**TASK A**
In the database design thread, which new games does the poster expect there will be?
**TASK B**
Quote the database design thread from "(Sorry for long" to "I declare ELEMENT2?".

TABLE CharactersII_2nd_Type {Character# CHAR_ID, Type2 ELEMENT2},
FOREIGN KEY {Character#} REFERENCES TO CharactersII, PRIMARY KEY
{Character#};

(Sorry for long post). This design, however, has a certain flow: There
will be new games III, IV, V, and so on. And I can't write a universal
query to answer a question "How many characters is in every game?"
This is partially because DB doesn't represent the fact that games
themselves are things to be taken into regard. Unfortunately, I don't
know how to take them into regard.
Second, how do I declare ELEMENT2?

ELEMENT2 = ELEMENT UNION {"NEWELEMENT1", "NEWELEMENT2"};

or

ELEMENT2 = {"WATER", "FIRE", "NEWELEMENT1", "NEWELEMENT2"};
ELEMENT IS ELEMENT CONSTRAINTED {ELEMENT <> "NEWELEMENT1" AND ELEMENT
<> "NEWELEMENT2"};

I don't actually know.

On Wed, 10 Nov 2010 11:37:25 -0800 (PST), Kentauros
<joker.vd (AT) gmail (DOT) com> wrote:

(snip)
At that point, you have to conclude that your original design was
flawed. Or rather, it was correct for the single-game UoD, but not for
the multi-game UoD.

The predicate "<Character> has <Defense>", for instance, is
incomplete. To complete it, you have to change it to "<Character> has
<Defense> in <Game>".

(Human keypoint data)
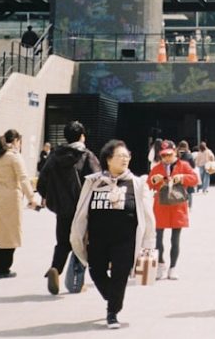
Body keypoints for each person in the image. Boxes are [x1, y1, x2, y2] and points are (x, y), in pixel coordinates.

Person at [71, 140, 155, 329]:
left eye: (127, 156)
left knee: (120, 275)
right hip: (98, 239)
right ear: (108, 159)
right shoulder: (93, 182)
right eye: (120, 156)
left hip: (125, 240)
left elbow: (148, 216)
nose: (125, 159)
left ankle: (112, 312)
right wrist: (77, 235)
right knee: (96, 271)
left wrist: (149, 242)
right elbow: (81, 210)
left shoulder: (138, 183)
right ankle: (113, 297)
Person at [36, 121, 101, 295]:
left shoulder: (55, 155)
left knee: (63, 243)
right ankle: (77, 283)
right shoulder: (86, 155)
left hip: (62, 209)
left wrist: (50, 198)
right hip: (83, 209)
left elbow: (42, 181)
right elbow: (99, 182)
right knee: (82, 243)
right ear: (82, 136)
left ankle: (55, 269)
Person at [0, 129, 41, 279]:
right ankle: (1, 266)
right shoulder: (14, 157)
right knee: (12, 235)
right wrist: (31, 198)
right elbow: (23, 178)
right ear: (15, 141)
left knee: (3, 233)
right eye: (20, 142)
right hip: (12, 199)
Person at [147, 140, 199, 280]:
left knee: (175, 239)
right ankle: (161, 264)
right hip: (161, 206)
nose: (166, 158)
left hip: (177, 207)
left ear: (175, 152)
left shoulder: (184, 165)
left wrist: (182, 177)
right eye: (164, 156)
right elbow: (148, 184)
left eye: (169, 155)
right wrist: (154, 180)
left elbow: (195, 179)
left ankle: (173, 267)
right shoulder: (157, 167)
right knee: (158, 239)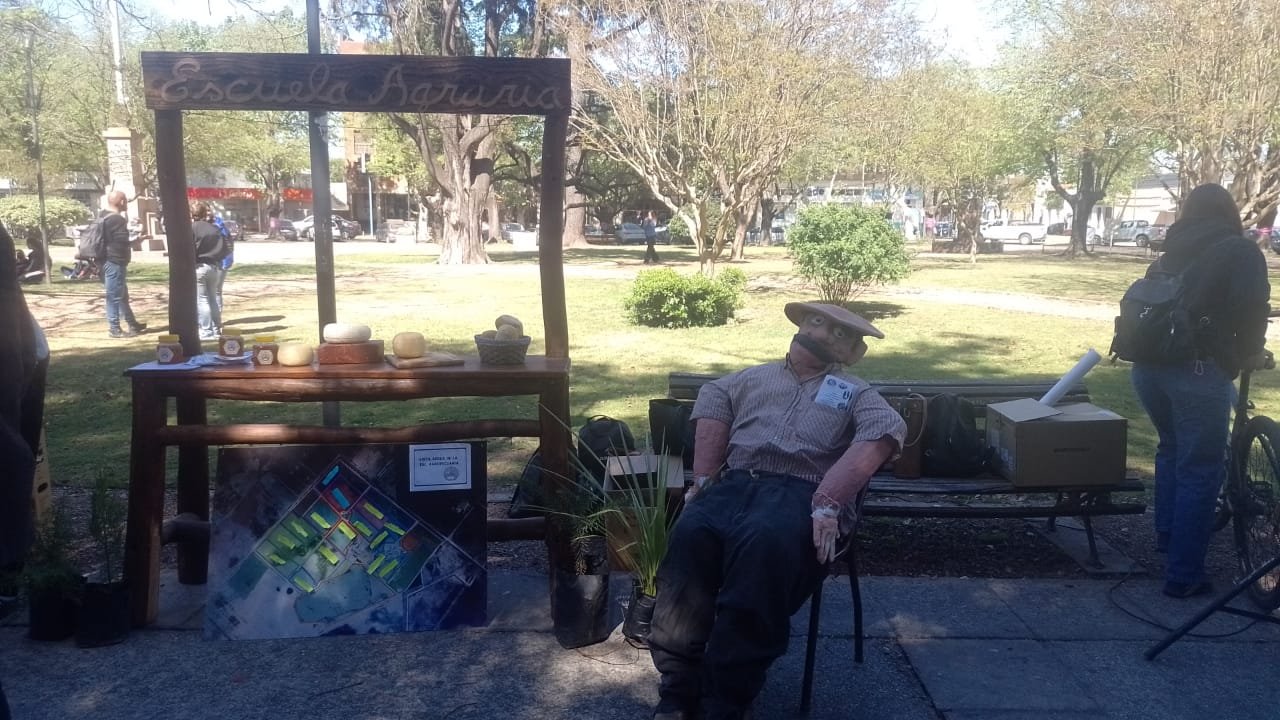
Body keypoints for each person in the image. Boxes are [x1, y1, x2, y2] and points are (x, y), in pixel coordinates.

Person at [648, 302, 906, 720]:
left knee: (764, 550)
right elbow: (714, 394)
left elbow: (887, 426)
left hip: (798, 493)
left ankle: (725, 700)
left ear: (853, 352)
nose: (822, 335)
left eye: (839, 333)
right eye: (816, 323)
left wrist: (828, 501)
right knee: (691, 537)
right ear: (800, 326)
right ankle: (678, 686)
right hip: (735, 484)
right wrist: (704, 478)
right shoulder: (752, 378)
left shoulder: (856, 392)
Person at [1130, 183, 1270, 599]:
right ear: (1230, 212)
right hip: (1196, 369)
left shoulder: (1170, 249)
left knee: (1171, 450)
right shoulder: (1240, 251)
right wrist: (1251, 352)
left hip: (1147, 367)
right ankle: (1184, 573)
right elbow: (1252, 309)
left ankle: (1168, 537)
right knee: (1201, 467)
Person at [101, 191, 146, 338]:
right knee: (114, 296)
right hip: (115, 261)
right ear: (121, 202)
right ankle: (114, 328)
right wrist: (137, 241)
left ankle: (132, 323)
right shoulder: (117, 219)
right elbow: (122, 242)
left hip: (103, 260)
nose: (126, 203)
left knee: (121, 295)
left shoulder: (102, 216)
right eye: (125, 200)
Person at [191, 203, 228, 341]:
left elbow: (189, 248)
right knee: (213, 298)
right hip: (214, 266)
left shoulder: (192, 228)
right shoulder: (214, 229)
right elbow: (224, 248)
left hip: (199, 266)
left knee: (202, 299)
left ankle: (206, 330)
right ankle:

**EXERCISE RESULT A**
Games III, IV, V, and so on.

**EXERCISE RESULT B**
(Sorry for long post). This design, however, has a certain flow: There
will be new games III, IV, V, and so on. And I can't write a universal
query to answer a question "How many characters is in every game?"
This is partially because DB doesn't represent the fact that games
themselves are things to be taken into regard. Unfortunately, I don't
know how to take them into regard.
Second, how do I declare ELEMENT2?